> [EXERCISE DETAILS]:
From the items below, extract each line that includes the string "center".
— begin —
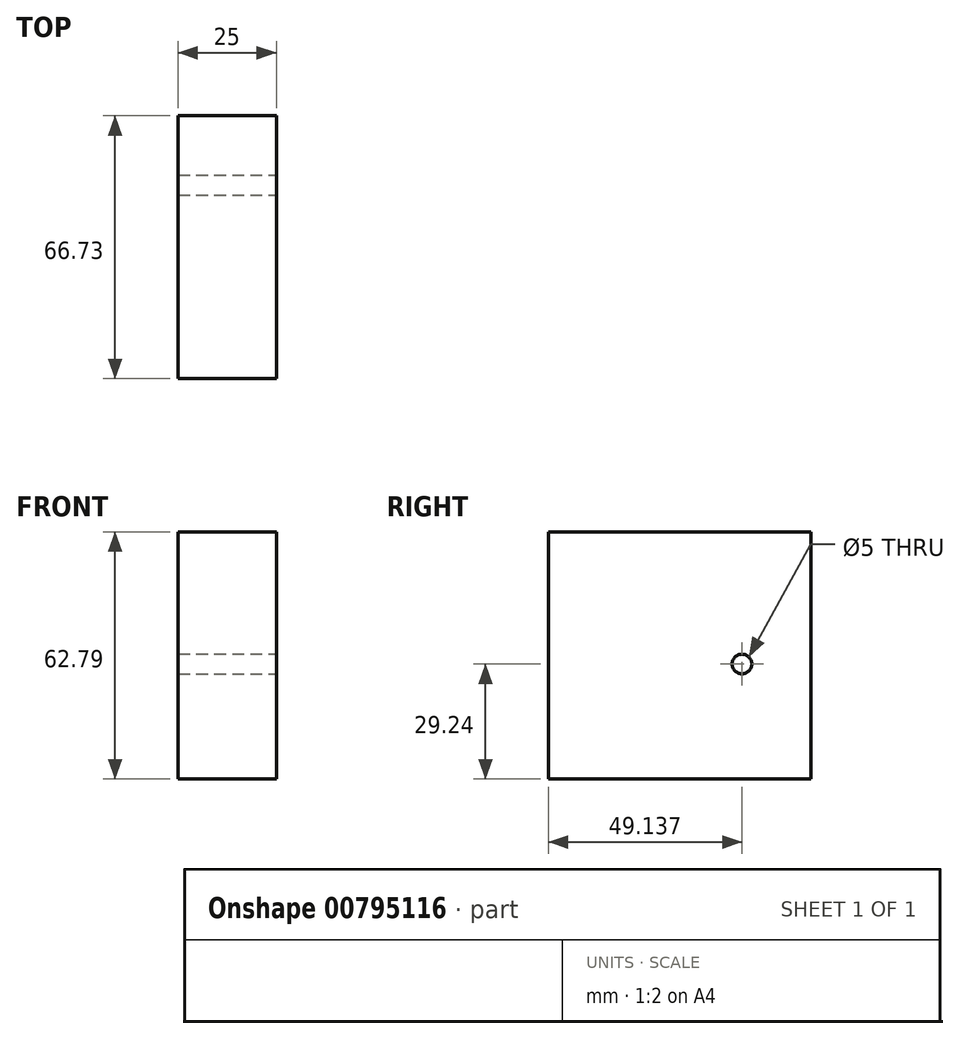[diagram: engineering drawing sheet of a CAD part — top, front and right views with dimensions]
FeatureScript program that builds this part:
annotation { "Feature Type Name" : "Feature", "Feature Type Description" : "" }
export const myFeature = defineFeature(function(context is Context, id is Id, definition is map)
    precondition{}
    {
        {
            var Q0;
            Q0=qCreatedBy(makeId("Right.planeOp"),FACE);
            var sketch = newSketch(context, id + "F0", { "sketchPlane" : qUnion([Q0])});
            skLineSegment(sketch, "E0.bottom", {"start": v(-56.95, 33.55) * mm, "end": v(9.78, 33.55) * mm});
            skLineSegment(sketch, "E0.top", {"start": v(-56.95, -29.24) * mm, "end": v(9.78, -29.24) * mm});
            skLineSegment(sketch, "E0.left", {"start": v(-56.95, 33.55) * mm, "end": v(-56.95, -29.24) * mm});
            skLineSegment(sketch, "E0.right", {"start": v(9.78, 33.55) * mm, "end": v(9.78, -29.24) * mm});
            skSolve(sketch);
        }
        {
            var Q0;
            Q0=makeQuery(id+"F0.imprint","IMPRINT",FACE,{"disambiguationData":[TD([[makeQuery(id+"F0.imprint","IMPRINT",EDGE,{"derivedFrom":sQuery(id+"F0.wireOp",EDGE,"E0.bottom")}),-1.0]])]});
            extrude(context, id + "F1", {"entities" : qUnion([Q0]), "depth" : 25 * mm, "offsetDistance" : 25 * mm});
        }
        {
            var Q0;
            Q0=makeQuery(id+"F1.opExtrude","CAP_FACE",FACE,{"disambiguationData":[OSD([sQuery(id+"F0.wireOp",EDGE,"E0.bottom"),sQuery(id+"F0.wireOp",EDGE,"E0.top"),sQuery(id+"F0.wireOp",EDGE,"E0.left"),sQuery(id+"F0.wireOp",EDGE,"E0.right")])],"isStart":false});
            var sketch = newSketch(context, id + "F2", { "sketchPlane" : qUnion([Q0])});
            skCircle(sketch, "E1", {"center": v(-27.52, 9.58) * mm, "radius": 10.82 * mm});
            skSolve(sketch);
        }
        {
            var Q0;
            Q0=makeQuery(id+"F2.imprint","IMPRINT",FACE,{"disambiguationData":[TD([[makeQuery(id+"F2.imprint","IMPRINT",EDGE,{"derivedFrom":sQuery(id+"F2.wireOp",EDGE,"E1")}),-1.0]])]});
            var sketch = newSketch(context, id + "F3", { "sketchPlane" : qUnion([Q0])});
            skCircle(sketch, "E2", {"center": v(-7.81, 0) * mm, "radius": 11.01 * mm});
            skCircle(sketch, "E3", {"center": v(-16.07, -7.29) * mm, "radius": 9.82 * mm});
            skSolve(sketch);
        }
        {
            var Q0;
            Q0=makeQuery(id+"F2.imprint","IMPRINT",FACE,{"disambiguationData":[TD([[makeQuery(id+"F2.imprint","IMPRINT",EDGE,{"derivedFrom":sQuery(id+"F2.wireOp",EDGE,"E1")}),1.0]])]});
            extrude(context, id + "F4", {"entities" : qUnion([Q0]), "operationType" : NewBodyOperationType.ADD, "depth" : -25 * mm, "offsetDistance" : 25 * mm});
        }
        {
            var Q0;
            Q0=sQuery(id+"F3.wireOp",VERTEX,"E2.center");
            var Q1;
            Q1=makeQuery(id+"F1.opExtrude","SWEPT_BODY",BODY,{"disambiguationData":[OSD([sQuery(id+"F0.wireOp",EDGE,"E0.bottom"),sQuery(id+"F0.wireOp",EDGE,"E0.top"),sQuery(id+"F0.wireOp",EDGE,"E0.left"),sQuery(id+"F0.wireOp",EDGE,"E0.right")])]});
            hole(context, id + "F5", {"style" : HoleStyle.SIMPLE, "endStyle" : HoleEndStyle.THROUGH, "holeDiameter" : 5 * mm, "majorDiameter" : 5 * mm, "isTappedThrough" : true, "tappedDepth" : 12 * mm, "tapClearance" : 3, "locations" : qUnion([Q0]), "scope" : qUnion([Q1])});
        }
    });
— end —
> [THE RESPONSE]:
            skCircle(sketch, "E1", {"center": v(-27.52, 9.58) * mm, "radius": 10.82 * mm});
            skCircle(sketch, "E2", {"center": v(-7.81, 0) * mm, "radius": 11.01 * mm});
            skCircle(sketch, "E3", {"center": v(-16.07, -7.29) * mm, "radius": 9.82 * mm});
            Q0=sQuery(id+"F3.wireOp",VERTEX,"E2.center");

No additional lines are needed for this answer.